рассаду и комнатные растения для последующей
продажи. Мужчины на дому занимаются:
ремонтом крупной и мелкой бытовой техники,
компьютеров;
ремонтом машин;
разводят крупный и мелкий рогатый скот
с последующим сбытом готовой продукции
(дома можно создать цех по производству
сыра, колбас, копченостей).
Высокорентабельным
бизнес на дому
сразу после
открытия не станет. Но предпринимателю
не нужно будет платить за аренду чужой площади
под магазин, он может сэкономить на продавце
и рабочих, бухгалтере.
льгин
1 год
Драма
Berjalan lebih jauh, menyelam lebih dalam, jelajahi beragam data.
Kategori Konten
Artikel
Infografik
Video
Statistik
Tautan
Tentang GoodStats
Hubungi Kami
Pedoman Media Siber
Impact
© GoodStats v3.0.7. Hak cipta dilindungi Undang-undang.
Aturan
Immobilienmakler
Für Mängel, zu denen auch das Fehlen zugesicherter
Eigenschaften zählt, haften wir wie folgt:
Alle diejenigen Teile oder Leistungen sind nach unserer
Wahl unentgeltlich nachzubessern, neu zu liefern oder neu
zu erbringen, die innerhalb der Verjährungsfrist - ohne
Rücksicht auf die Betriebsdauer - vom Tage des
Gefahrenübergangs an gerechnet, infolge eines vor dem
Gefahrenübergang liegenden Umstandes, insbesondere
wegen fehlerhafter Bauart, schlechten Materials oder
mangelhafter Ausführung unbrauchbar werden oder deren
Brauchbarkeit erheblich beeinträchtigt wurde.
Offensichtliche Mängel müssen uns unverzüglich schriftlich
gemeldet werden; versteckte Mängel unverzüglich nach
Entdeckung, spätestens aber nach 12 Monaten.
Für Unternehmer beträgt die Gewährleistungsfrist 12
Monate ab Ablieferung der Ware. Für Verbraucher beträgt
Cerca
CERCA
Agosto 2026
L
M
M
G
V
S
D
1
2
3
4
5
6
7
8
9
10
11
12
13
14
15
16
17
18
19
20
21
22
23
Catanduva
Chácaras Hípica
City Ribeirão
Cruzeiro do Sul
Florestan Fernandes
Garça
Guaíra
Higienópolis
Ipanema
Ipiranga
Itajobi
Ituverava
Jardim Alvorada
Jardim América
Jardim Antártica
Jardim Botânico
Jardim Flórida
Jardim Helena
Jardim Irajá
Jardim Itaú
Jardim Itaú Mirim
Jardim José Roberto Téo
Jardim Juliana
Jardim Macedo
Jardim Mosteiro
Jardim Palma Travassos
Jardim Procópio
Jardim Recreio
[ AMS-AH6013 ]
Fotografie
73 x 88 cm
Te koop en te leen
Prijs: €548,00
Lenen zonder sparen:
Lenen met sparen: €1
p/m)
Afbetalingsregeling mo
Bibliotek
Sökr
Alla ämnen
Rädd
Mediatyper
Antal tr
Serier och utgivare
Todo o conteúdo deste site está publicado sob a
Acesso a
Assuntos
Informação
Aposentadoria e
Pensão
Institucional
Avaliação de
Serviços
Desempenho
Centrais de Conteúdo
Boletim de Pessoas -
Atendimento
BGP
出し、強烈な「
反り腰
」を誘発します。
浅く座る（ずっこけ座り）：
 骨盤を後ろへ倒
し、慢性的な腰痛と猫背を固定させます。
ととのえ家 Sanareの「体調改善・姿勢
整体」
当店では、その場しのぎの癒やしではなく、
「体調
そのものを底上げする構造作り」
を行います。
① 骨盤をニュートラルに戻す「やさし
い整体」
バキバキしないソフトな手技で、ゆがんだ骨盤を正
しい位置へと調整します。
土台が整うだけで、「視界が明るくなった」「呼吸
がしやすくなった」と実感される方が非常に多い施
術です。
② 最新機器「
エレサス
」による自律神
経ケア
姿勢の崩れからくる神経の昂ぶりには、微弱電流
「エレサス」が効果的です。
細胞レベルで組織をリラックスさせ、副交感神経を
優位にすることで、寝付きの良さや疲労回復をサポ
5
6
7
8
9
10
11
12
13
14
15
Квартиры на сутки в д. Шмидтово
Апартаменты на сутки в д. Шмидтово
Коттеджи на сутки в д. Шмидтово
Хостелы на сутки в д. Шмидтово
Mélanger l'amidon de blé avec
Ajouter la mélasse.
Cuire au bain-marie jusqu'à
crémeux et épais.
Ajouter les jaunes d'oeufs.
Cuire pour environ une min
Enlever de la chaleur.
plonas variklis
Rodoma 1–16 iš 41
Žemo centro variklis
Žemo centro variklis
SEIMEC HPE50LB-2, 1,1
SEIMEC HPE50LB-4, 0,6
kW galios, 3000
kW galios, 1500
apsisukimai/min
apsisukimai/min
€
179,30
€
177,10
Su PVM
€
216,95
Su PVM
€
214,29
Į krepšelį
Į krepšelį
━━━
Copy out the lines from the very first one through the line containing "wegen fehlerhafter Bauart, schlechten", including both ends.

рассаду и комнатные растения для последующей
продажи. Мужчины на дому занимаются:
ремонтом крупной и мелкой бытовой техники,
компьютеров;
ремонтом машин;
разводят крупный и мелкий рогатый скот
с последующим сбытом готовой продукции
(дома можно создать цех по производству
сыра, колбас, копченостей).
Высокорентабельным
бизнес на дому
сразу после
открытия не станет. Но предпринимателю
не нужно будет платить за аренду чужой площади
под магазин, он может сэкономить на продавце
и рабочих, бухгалтере.
льгин
1 год
Драма
Berjalan lebih jauh, menyelam lebih dalam, jelajahi beragam data.
Kategori Konten
Artikel
Infografik
Video
Statistik
Tautan
Tentang GoodStats
Hubungi Kami
Pedoman Media Siber
Impact
© GoodStats v3.0.7. Hak cipta dilindungi Undang-undang.
Aturan
Immobilienmakler
Für Mängel, zu denen auch das Fehlen zugesicherter
Eigenschaften zählt, haften wir wie folgt:
Alle diejenigen Teile oder Leistungen sind nach unserer
Wahl unentgeltlich nachzubessern, neu zu liefern oder neu
zu erbringen, die innerhalb der Verjährungsfrist - ohne
Rücksicht auf die Betriebsdauer - vom Tage des
Gefahrenübergangs an gerechnet, infolge eines vor dem
Gefahrenübergang liegenden Umstandes, insbesondere
wegen fehlerhafter Bauart, schlechten Materials oder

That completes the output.